— Data entries —
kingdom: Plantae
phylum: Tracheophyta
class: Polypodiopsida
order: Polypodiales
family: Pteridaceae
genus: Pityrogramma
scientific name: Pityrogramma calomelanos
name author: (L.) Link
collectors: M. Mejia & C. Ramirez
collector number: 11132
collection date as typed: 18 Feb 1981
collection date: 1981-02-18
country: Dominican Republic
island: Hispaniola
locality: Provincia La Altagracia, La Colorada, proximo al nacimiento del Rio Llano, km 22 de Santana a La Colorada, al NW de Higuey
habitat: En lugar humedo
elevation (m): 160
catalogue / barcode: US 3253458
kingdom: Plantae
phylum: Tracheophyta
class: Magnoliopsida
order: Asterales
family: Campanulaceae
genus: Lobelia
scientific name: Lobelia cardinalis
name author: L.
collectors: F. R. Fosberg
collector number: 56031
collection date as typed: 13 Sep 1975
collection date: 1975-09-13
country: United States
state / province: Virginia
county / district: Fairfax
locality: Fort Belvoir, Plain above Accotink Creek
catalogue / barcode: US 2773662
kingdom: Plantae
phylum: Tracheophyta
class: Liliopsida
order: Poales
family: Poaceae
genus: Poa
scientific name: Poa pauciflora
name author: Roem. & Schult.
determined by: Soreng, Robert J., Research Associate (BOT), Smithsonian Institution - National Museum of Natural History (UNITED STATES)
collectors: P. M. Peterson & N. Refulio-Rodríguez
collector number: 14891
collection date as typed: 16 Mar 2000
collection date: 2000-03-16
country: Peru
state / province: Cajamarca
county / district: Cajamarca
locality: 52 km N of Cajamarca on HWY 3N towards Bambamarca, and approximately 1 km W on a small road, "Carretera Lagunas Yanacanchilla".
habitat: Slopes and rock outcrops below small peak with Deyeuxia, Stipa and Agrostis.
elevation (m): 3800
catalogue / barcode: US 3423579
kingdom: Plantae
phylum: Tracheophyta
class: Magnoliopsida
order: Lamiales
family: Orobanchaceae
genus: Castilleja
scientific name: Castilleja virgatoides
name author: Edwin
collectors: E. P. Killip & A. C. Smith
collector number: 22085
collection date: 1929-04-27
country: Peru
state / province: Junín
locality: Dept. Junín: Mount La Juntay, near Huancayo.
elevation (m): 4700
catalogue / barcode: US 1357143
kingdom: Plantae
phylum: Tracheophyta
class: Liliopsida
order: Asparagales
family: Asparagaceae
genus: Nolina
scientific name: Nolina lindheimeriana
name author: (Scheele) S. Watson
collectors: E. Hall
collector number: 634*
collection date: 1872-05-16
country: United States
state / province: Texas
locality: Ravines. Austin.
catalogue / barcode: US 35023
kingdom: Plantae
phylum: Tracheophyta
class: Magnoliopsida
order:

— What is needed —
Swap "locality" for "site" wherever it occurs in the records above, and reproduce all the records with nothing else changed.

— Solved problem —
kingdom: Plantae
phylum: Tracheophyta
class: Polypodiopsida
order: Polypodiales
family: Pteridaceae
genus: Pityrogramma
scientific name: Pityrogramma calomelanos
name author: (L.) Link
collectors: M. Mejia & C. Ramirez
collector number: 11132
collection date as typed: 18 Feb 1981
collection date: 1981-02-18
country: Dominican Republic
island: Hispaniola
site: Provincia La Altagracia, La Colorada, proximo al nacimiento del Rio Llano, km 22 de Santana a La Colorada, al NW de Higuey
habitat: En lugar humedo
elevation (m): 160
catalogue / barcode: US 3253458
kingdom: Plantae
phylum: Tracheophyta
class: Magnoliopsida
order: Asterales
family: Campanulaceae
genus: Lobelia
scientific name: Lobelia cardinalis
name author: L.
collectors: F. R. Fosberg
collector number: 56031
collection date as typed: 13 Sep 1975
collection date: 1975-09-13
country: United States
state / province: Virginia
county / district: Fairfax
site: Fort Belvoir, Plain above Accotink Creek
catalogue / barcode: US 2773662
kingdom: Plantae
phylum: Tracheophyta
class: Liliopsida
order: Poales
family: Poaceae
genus: Poa
scientific name: Poa pauciflora
name author: Roem. & Schult.
determined by: Soreng, Robert J., Research Associate (BOT), Smithsonian Institution - National Museum of Natural History (UNITED STATES)
collectors: P. M. Peterson & N. Refulio-Rodríguez
collector number: 14891
collection date as typed: 16 Mar 2000
collection date: 2000-03-16
country: Peru
state / province: Cajamarca
county / district: Cajamarca
site: 52 km N of Cajamarca on HWY 3N towards Bambamarca, and approximately 1 km W on a small road, "Carretera Lagunas Yanacanchilla".
habitat: Slopes and rock outcrops below small peak with Deyeuxia, Stipa and Agrostis.
elevation (m): 3800
catalogue / barcode: US 3423579
kingdom: Plantae
phylum: Tracheophyta
class: Magnoliopsida
order: Lamiales
family: Orobanchaceae
genus: Castilleja
scientific name: Castilleja virgatoides
name author: Edwin
collectors: E. P. Killip & A. C. Smith
collector number: 22085
collection date: 1929-04-27
country: Peru
state / province: Junín
site: Dept. Junín: Mount La Juntay, near Huancayo.
elevation (m): 4700
catalogue / barcode: US 1357143
kingdom: Plantae
phylum: Tracheophyta
class: Liliopsida
order: Asparagales
family: Asparagaceae
genus: Nolina
scientific name: Nolina lindheimeriana
name author: (Scheele) S. Watson
collectors: E. Hall
collector number: 634*
collection date: 1872-05-16
country: United States
state / province: Texas
site: Ravines. Austin.
catalogue / barcode: US 35023
kingdom: Plantae
phylum: Tracheophyta
class: Magnoliopsida
order:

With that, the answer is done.